Should I use this solution, is there an error in my design, or is there a smarter way of doing this?
As far as I see it, you are already testing Stop in the two ways in which it can be used (with and without a running operation). As long as the mockDevice is doing its job, it seem to me that you're testing it reasonably. Ideally you should be able to verify the commands sent to the device etc (which most mock frameworks will make simple).
In this situation, personally, I would have two tests for this:
Test without Run() being called first. I would test if it really throws the exception. I would also test if the post conditions are what I expect them to be.
Test with Run() being called first. I would test only the post conditions, that I expect.

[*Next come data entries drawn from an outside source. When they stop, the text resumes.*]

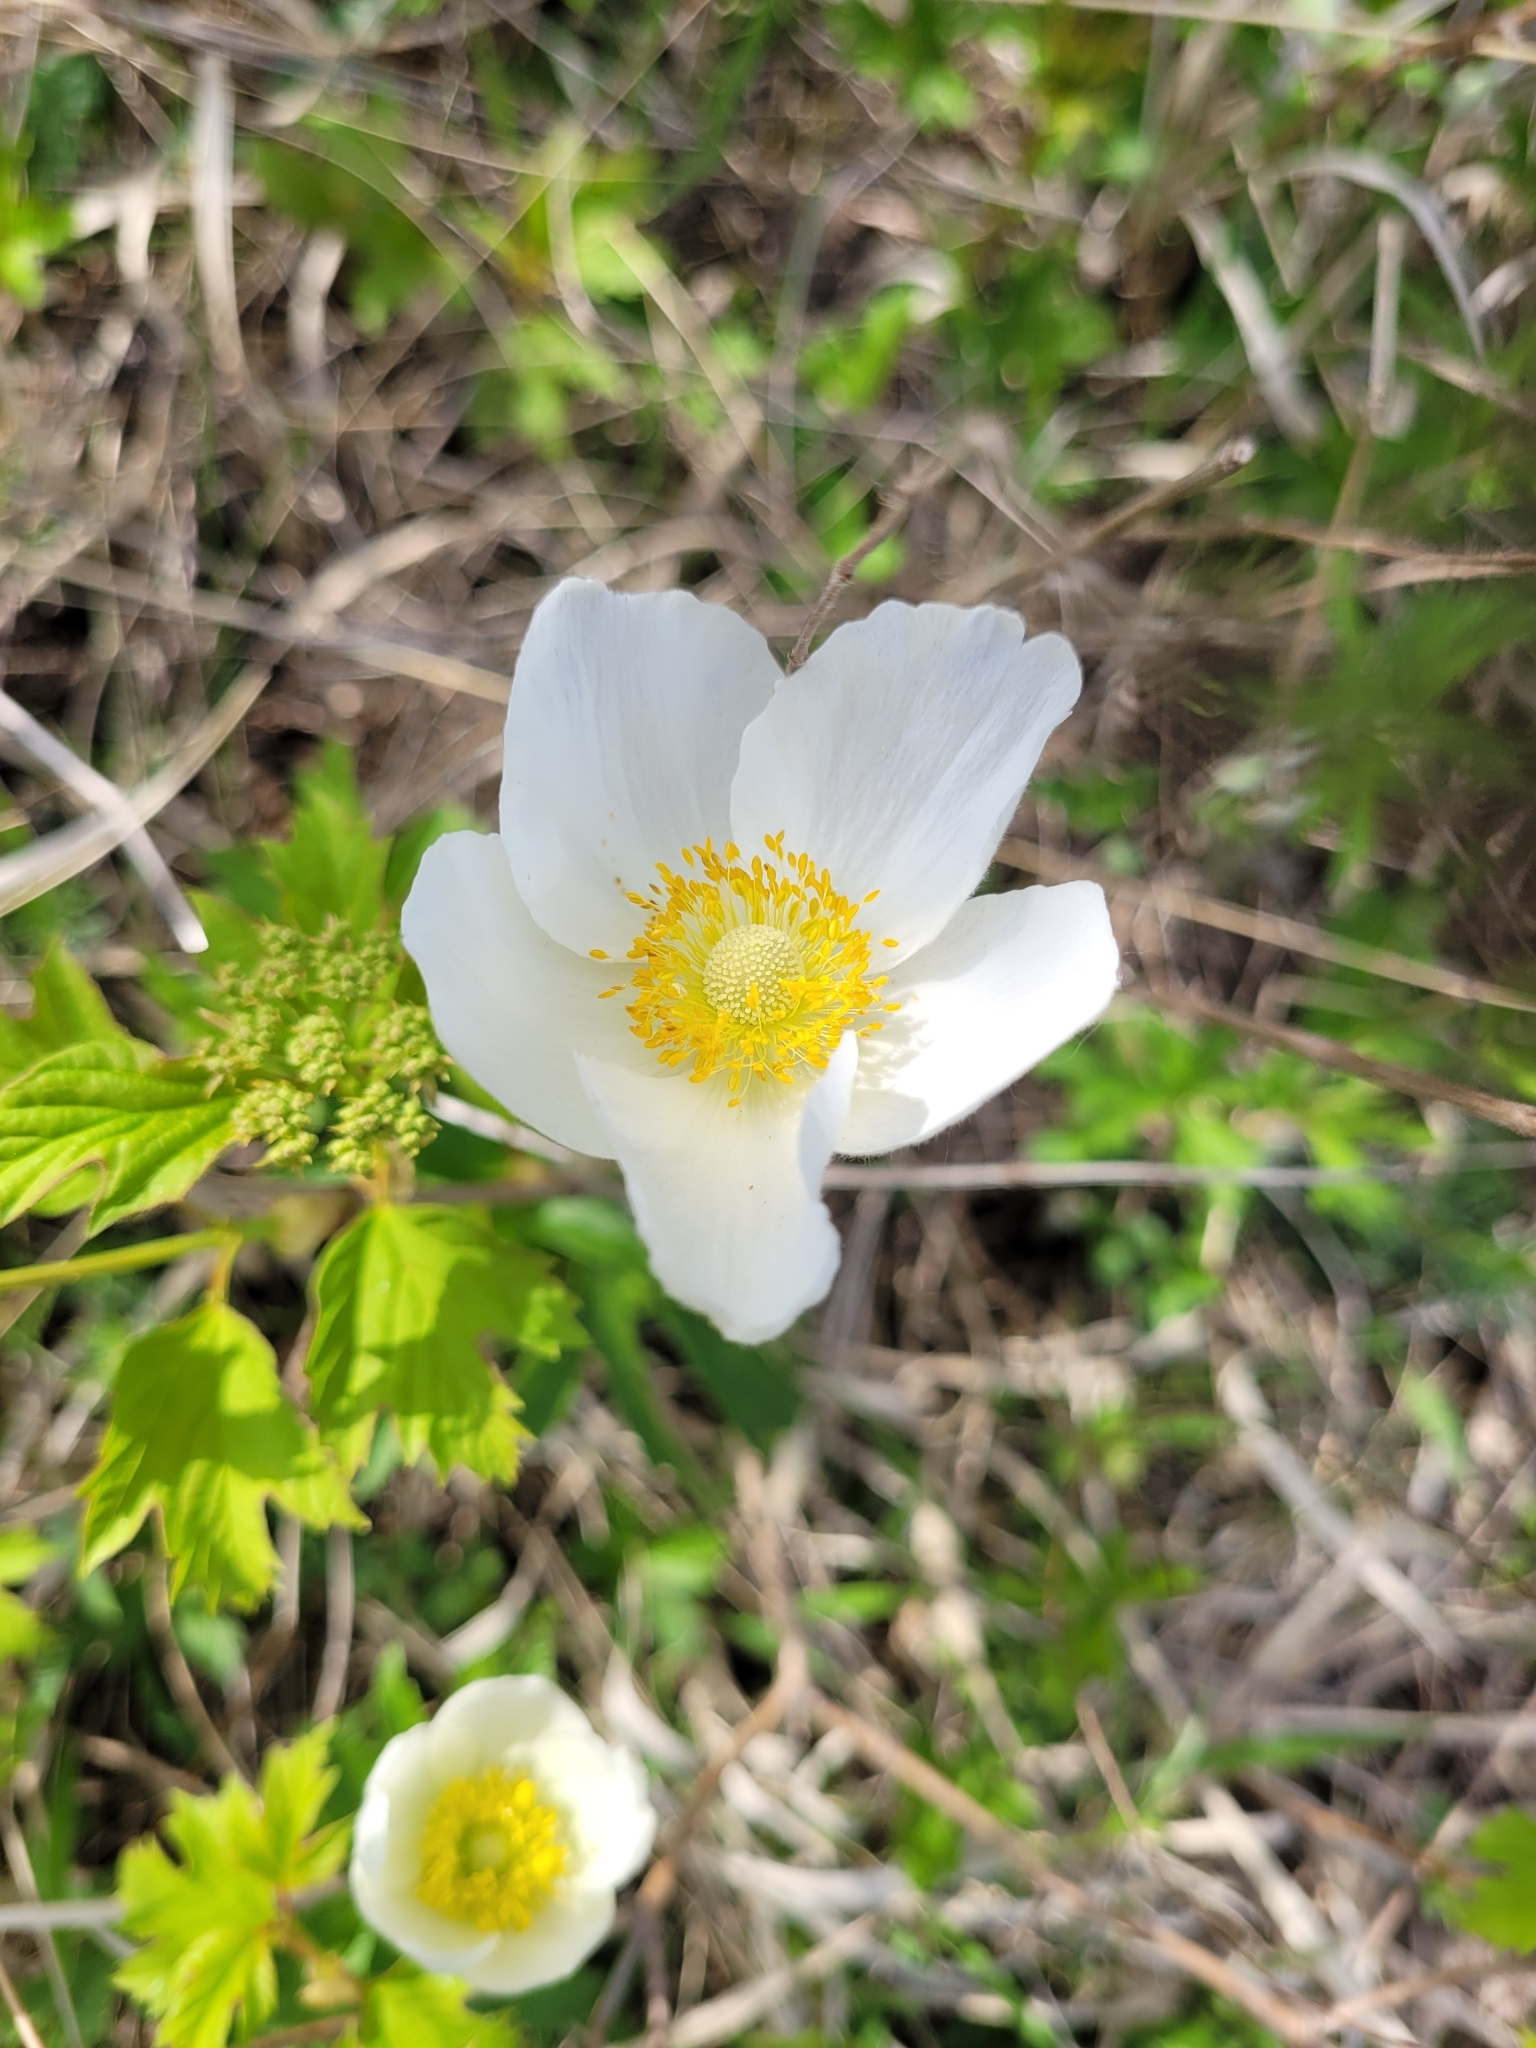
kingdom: Plantae
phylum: Tracheophyta
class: Magnoliopsida
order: Ranunculales
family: Ranunculaceae
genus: Anemone
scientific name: Anemone sylvestris
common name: Snowdrop anemone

Those are the only two important uses of the method that have different behaviors - therefor I would test them both.
EDIT:
I understand, why you don't want to call run, before stop - you think that if run fails, the test, that is supposed to only test stop method will most likely fail as well.

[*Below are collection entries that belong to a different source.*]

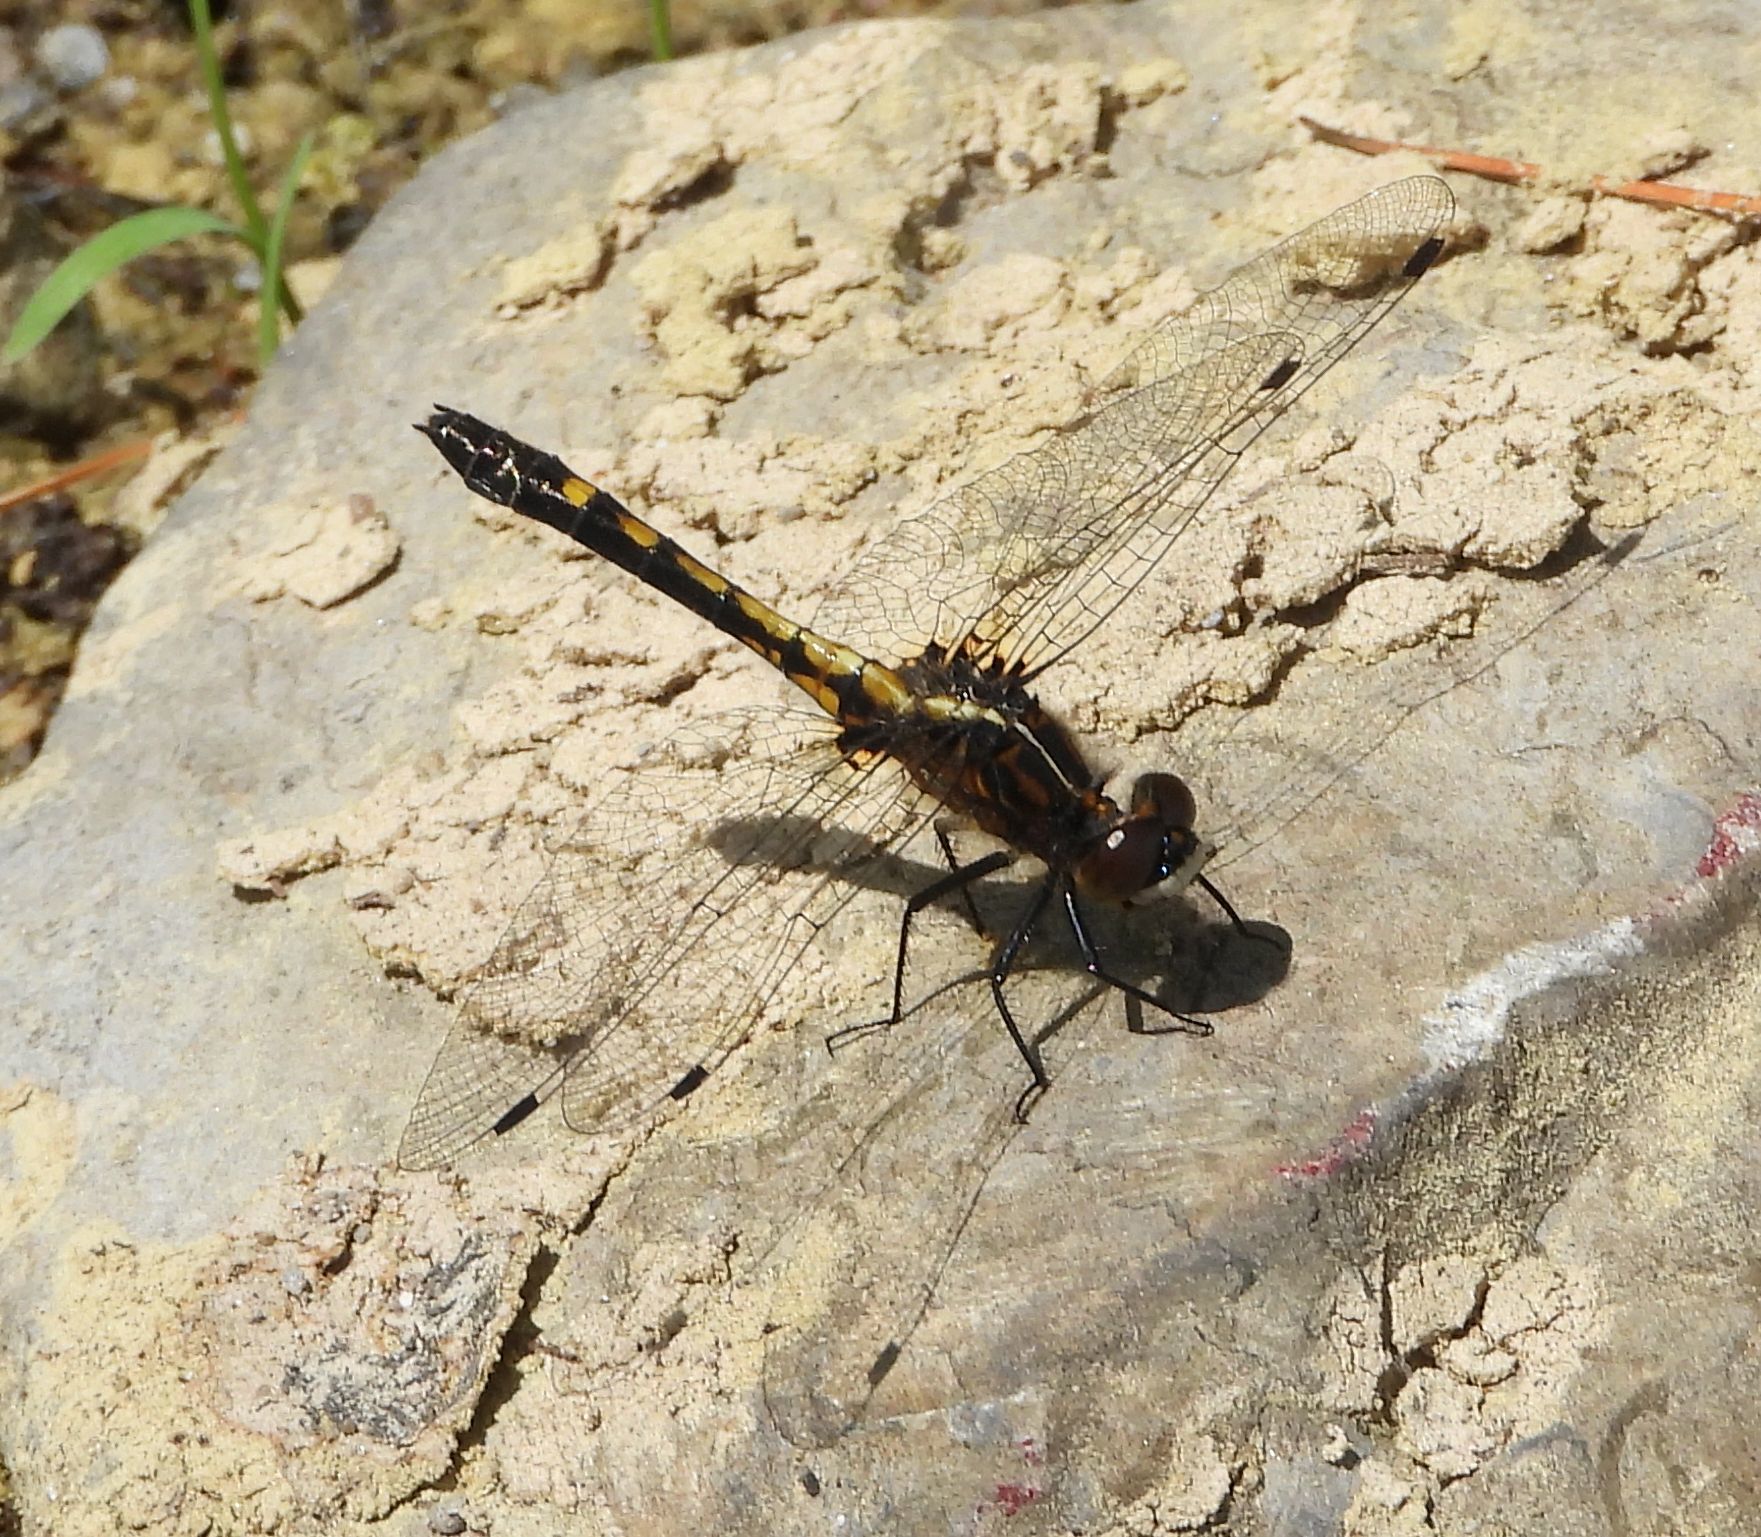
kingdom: Animalia
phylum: Arthropoda
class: Insecta
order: Odonata
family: Libellulidae
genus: Leucorrhinia
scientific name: Leucorrhinia intacta
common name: Dot-tailed whiteface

However, I would assume, that you also have test for the run method. This means, that when the tests, that test the behavior of run method pass - stop method tests must pass as well. If the run method tests fail, then the results of run method tests are undefined - they may or may not fail.
So, I'd say, don't be afraid to call other dependent methods in your tests, but make sure you test those dependent methods in separate tests.
It won't help your immediate problem, but I tend to favour mapping state to type rather than having objects with different modes.
IdleDevice idle = new IdleDevice(mockDevice);
RunningDevice running = idle.Run(myDatastructure);
running.Stop();
// This would not compile, as IdleDevice has no Stop method
IdleDevice idle = new IdleDevice(mockDevice);
idle.Stop();
If you can't compile impossible situations, you don't need to test them.